Atlantic Strike planners worked with joint terminal attack controllers returning from Iraq and Afghanistan to develop training lanes incorporating enemy tactics and other experiences participants will soon face when they head for the USCENTCOM area of responsibility. Army convoy commanders learn to rely on JTACs for precision air support while battlefield Airmen gain a better sense of their role in various combat scenarios.

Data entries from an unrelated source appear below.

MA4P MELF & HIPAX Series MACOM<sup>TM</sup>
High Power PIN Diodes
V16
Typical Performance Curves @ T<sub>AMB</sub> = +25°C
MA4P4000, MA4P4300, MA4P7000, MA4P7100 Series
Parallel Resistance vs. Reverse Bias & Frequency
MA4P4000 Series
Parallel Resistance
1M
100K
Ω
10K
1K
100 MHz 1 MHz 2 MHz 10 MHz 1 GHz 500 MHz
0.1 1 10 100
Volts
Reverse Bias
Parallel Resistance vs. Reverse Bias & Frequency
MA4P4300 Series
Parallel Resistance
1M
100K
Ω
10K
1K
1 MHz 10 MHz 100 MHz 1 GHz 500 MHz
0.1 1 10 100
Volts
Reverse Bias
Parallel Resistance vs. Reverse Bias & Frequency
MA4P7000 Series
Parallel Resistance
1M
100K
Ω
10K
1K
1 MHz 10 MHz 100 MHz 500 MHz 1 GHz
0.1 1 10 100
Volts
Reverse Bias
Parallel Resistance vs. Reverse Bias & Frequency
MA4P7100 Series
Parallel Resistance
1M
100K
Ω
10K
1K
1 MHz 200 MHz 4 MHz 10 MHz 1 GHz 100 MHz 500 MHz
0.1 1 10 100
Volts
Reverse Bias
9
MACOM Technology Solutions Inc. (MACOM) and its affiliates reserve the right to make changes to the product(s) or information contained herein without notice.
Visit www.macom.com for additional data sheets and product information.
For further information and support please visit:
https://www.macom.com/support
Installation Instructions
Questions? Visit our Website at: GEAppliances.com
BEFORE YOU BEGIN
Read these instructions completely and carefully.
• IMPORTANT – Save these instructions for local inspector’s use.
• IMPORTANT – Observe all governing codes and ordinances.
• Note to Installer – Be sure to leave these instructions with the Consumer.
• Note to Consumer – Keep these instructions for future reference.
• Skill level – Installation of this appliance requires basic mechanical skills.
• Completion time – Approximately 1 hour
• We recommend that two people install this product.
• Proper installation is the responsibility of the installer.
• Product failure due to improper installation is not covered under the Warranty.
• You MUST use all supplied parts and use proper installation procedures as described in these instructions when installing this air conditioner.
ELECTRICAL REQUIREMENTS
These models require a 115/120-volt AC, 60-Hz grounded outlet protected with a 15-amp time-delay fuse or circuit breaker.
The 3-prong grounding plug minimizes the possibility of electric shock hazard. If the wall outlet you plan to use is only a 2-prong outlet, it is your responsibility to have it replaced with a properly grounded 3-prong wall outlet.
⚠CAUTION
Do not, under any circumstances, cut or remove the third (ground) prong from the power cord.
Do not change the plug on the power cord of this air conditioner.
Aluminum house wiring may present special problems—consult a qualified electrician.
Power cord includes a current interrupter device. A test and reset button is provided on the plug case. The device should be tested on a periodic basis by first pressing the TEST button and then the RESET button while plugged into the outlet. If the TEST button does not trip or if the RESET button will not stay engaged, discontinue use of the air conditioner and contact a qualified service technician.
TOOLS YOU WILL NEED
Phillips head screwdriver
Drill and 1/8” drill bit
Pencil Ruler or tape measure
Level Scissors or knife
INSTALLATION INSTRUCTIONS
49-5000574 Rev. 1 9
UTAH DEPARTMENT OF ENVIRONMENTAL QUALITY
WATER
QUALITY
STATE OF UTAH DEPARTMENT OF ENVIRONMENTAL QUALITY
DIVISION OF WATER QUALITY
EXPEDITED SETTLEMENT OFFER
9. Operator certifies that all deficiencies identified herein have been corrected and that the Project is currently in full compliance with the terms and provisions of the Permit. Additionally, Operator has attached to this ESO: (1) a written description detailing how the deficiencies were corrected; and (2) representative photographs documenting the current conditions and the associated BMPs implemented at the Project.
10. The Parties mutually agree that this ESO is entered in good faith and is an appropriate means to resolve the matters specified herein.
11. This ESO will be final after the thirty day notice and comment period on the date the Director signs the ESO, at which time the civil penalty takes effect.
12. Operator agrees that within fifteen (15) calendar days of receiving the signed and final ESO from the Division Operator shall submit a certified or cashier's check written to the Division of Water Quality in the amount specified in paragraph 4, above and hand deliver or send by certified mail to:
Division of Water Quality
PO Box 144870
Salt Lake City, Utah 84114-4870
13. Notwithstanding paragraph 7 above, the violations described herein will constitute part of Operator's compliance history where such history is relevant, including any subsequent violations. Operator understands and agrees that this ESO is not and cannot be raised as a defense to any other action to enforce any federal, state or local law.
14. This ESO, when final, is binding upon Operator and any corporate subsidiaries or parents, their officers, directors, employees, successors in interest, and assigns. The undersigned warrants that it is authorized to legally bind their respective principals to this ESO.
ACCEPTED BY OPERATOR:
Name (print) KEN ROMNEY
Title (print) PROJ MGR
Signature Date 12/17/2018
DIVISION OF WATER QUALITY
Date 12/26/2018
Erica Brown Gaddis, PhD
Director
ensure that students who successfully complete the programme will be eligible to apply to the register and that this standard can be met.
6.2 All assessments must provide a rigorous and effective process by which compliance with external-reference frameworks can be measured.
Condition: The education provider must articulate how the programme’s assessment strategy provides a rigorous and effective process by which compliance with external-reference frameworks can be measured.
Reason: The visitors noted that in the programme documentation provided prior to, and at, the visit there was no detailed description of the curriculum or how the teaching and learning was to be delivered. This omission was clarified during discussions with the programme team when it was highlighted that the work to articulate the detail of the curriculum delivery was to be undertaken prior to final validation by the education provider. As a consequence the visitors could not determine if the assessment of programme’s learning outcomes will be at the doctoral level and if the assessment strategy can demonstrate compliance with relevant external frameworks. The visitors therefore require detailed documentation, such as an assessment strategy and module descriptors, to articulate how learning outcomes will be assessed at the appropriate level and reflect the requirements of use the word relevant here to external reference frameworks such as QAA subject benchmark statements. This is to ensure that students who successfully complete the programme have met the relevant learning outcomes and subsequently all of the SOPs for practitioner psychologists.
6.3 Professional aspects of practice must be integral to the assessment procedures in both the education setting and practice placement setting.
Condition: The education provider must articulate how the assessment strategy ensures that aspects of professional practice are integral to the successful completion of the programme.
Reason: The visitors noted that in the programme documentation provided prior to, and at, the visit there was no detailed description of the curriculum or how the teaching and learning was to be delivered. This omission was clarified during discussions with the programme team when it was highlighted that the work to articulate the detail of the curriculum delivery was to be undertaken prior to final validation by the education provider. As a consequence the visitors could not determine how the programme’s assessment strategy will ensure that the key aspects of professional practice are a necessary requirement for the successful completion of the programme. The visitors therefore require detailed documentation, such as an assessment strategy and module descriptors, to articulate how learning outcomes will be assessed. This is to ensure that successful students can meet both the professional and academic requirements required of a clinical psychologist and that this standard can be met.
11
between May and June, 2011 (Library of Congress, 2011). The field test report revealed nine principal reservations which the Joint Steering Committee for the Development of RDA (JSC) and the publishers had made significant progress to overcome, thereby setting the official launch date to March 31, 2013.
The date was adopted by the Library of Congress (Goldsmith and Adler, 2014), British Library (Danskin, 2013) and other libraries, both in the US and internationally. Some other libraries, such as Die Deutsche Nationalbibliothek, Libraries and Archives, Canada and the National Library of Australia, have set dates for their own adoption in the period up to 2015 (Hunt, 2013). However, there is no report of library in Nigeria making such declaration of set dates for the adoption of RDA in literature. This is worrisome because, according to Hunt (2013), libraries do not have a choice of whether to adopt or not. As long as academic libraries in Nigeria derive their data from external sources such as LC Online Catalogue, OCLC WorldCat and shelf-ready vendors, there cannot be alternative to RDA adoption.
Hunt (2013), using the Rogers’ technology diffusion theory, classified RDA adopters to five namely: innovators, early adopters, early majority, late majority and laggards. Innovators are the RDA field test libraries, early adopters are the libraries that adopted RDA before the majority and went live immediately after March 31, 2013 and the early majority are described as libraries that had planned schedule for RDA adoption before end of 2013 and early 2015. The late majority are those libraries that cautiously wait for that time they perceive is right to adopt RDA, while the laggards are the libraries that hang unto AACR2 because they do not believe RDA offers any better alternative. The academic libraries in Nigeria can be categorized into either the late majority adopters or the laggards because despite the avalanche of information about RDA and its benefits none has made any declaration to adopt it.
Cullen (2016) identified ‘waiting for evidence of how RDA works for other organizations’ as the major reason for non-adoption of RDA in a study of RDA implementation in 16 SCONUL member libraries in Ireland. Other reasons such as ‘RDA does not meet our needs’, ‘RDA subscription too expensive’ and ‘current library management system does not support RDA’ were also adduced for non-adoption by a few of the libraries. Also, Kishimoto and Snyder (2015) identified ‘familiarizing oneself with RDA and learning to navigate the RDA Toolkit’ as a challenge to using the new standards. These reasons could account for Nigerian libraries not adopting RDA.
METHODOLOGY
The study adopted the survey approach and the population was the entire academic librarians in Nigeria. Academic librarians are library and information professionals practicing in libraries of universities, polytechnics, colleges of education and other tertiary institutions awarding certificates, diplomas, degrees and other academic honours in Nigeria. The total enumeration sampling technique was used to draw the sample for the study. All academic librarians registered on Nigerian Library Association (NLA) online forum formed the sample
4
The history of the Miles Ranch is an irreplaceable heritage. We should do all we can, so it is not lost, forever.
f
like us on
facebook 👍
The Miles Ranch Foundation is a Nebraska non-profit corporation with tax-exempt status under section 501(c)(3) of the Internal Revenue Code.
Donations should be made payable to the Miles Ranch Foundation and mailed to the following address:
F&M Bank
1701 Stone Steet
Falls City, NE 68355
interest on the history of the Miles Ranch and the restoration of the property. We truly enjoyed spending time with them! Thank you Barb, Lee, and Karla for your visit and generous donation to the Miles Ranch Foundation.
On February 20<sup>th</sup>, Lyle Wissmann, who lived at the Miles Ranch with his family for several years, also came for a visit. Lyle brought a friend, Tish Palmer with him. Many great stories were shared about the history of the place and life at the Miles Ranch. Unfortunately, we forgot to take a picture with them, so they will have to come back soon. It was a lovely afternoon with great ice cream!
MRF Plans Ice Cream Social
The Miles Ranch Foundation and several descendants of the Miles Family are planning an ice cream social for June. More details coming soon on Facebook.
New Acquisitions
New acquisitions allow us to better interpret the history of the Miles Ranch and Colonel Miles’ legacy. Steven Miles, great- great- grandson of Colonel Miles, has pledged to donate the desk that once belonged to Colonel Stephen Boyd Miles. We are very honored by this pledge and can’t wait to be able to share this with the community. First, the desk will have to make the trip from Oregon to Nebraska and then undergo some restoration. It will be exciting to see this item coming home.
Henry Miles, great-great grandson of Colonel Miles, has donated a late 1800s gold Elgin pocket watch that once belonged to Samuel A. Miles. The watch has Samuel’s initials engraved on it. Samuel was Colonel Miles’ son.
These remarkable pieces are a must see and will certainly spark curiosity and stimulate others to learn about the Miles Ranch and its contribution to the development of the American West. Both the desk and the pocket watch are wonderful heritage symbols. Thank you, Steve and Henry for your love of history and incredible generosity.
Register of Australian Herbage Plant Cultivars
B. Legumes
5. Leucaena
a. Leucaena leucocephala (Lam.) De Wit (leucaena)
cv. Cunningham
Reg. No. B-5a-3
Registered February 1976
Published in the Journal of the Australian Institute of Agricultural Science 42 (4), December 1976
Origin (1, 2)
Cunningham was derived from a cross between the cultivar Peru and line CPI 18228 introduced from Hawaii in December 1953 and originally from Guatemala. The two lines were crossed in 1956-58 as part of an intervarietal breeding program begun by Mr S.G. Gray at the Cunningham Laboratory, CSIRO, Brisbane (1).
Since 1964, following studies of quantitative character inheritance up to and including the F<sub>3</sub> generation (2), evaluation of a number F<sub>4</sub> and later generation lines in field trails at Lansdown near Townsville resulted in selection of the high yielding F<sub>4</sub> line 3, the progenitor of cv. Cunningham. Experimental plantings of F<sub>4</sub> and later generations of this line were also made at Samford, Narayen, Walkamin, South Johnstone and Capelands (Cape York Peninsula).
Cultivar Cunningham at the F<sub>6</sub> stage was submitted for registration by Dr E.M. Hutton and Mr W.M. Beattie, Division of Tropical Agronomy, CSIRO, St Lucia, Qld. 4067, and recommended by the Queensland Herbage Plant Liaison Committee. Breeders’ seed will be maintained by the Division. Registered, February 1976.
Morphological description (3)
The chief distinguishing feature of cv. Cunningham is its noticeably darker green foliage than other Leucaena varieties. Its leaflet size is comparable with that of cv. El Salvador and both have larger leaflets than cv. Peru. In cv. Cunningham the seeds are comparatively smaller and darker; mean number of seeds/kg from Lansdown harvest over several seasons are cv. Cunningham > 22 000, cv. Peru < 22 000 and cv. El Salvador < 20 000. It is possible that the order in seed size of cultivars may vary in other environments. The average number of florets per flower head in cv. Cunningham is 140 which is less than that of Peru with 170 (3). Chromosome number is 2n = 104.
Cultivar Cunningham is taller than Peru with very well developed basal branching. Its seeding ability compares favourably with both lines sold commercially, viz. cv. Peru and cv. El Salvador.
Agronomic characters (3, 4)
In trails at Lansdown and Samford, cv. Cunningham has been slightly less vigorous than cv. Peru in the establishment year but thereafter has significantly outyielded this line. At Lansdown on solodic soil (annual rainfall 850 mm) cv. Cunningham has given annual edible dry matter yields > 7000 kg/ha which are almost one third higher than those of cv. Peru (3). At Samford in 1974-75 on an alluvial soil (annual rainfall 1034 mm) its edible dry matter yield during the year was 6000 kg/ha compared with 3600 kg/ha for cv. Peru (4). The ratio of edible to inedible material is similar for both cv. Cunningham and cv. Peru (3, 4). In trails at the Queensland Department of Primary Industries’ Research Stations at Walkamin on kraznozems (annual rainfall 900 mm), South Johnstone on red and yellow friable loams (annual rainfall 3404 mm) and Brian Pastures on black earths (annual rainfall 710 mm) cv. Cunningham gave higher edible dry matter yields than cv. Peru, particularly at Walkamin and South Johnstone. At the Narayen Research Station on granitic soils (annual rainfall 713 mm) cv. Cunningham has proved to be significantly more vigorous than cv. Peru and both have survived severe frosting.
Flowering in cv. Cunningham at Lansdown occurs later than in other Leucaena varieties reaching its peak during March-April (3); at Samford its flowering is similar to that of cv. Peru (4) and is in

"What JTACs and Army convoys will have to contend with here are the same tactics enemy forces have recently used in theater," said Tech. Sgt. JimBo Michael, a JTAC with the 18th Air Support Operations Group at Pope Air Force Base, N.C., and ground force commander for the opposition forces at the Atlantic Strike pre-deployment training. "Many of the participants won't be familiar with how they will be engaged -- even those with multiple deployments."

"We're creating the 'fog of war' for our colleagues ... by overwhelming the JTAC with multiple taskings at once," Sergeant Michael said.

"Our primary focus is to create realistic, safe and effective training to practice air-ground operations," explained Senior Airman Donald Carpenter, a JTAC with the 19th Air Support Operations Squadron at Fort Campbell, Ky. "We're providing all the challenges one might find in battle: sporadic machine gun fire, improvised explosive devices, Arabic phraseology, sniper positions and even friendly non-combatants."

Anti-aircraft weapons are simulated with red flares, heavy machine-gun fire with 60 green flares and IEDs with small buried explosives. This means training leaders must be aware of training objectives while monitoring the safety of role players and participants. OPFOR trainers began their rehearsals with pyrotechnic safety training, local range safety briefings, and vehicle and weapons checks. Augmentees also receive instructions on how to interact with training participants, ensuring a uniform experience during each convoy.

During one scenario, Airman Carpenter launched simulated rocket-propelled grenades at an armored Humvee carrying fellow JTACs. Red smoke signified that the team was "out of play;" the ground commander would have to rely on other members of the convoy to finish the objective. Airman Carpenter reloaded and waited for the next Humvee to cross his sights ... lesson learned.